##### Data shown

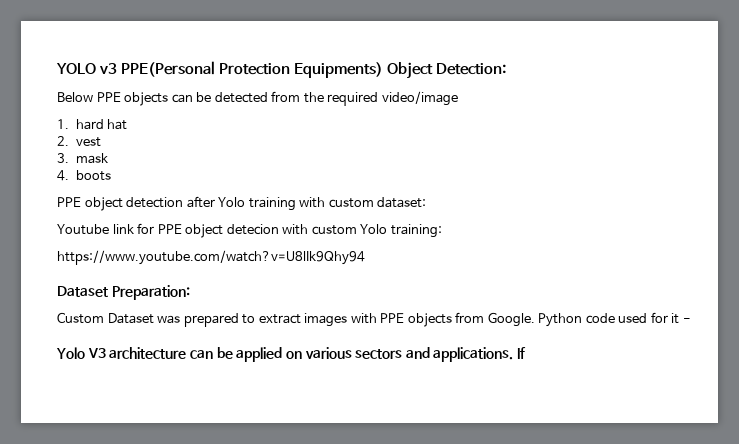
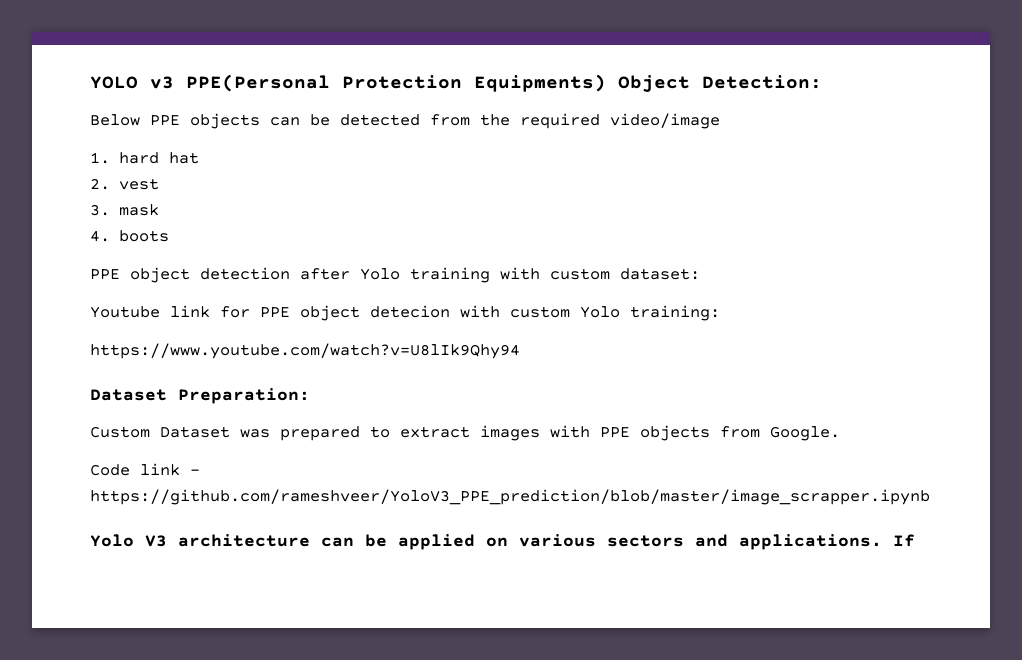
[538,312,680,327] Python code used for it -> [90,463,180,476] // Code link
(691, 320) none -> [90,489,930,505] https://github.com/rameshveer/YoloV3_PPE_prediction/blob/master/image_scrapper.ipynb

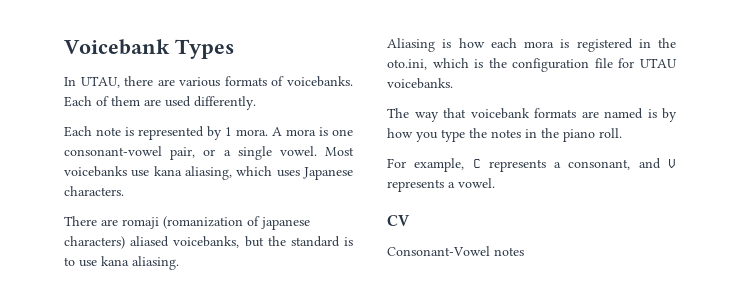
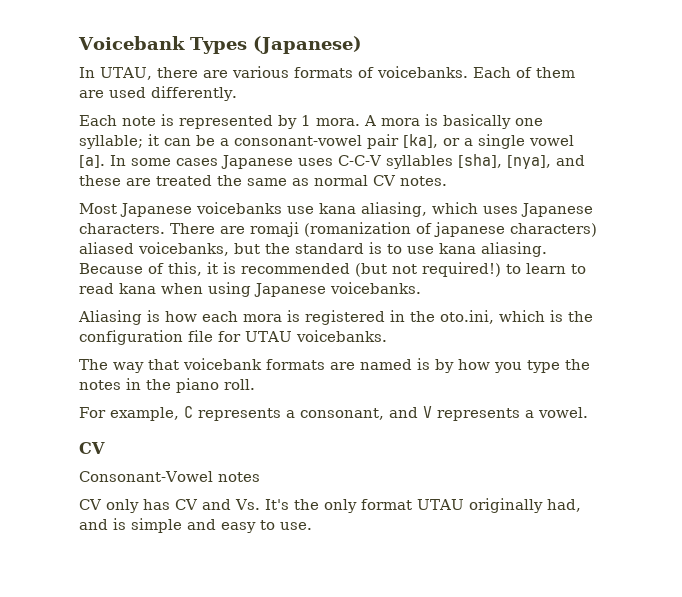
(234, 49) none -> [252,36,362,54] (Japanese)
[332,129,353,136] [64,146,354,160] one consonant-vowel pair, or a single vowel. Most -> [443,114,543,129] [79,134,574,149] [79,154,585,169] [79,175,447,186] [79,203,192,217] basically one syllable; it can be a consonant-vowel pair [ka], or a single vowel [a]. In some cases Japanese uses C-C-V syllables [sha], [nya], and these are treated the same as normal CV notes. // Most Japanese
(124, 191) // -> (165, 228) none
(179, 263) none -> [79,262,586,277] [79,282,421,297] Because of this, it is recommended (but not required!) to learn to read kana when using Japanese voicebanks.
(524, 251) none -> [79,498,581,513] [79,518,312,533] // CV only has CV and Vs. It's the only format UTAU originally had, and is simple and easy to use.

##########

* Task to carry out *
After locating the line that holds "(179, 263) none", print it and each line after it through the end of the data, exactly as it stands.

* Answer to the problem *
(179, 263) none -> [79,262,586,277] [79,282,421,297] Because of this, it is recommended (but not required!) to learn to read kana when using Japanese voicebanks.
(524, 251) none -> [79,498,581,513] [79,518,312,533] // CV only has CV and Vs. It's the only format UTAU originally had, and is simple and easy to use.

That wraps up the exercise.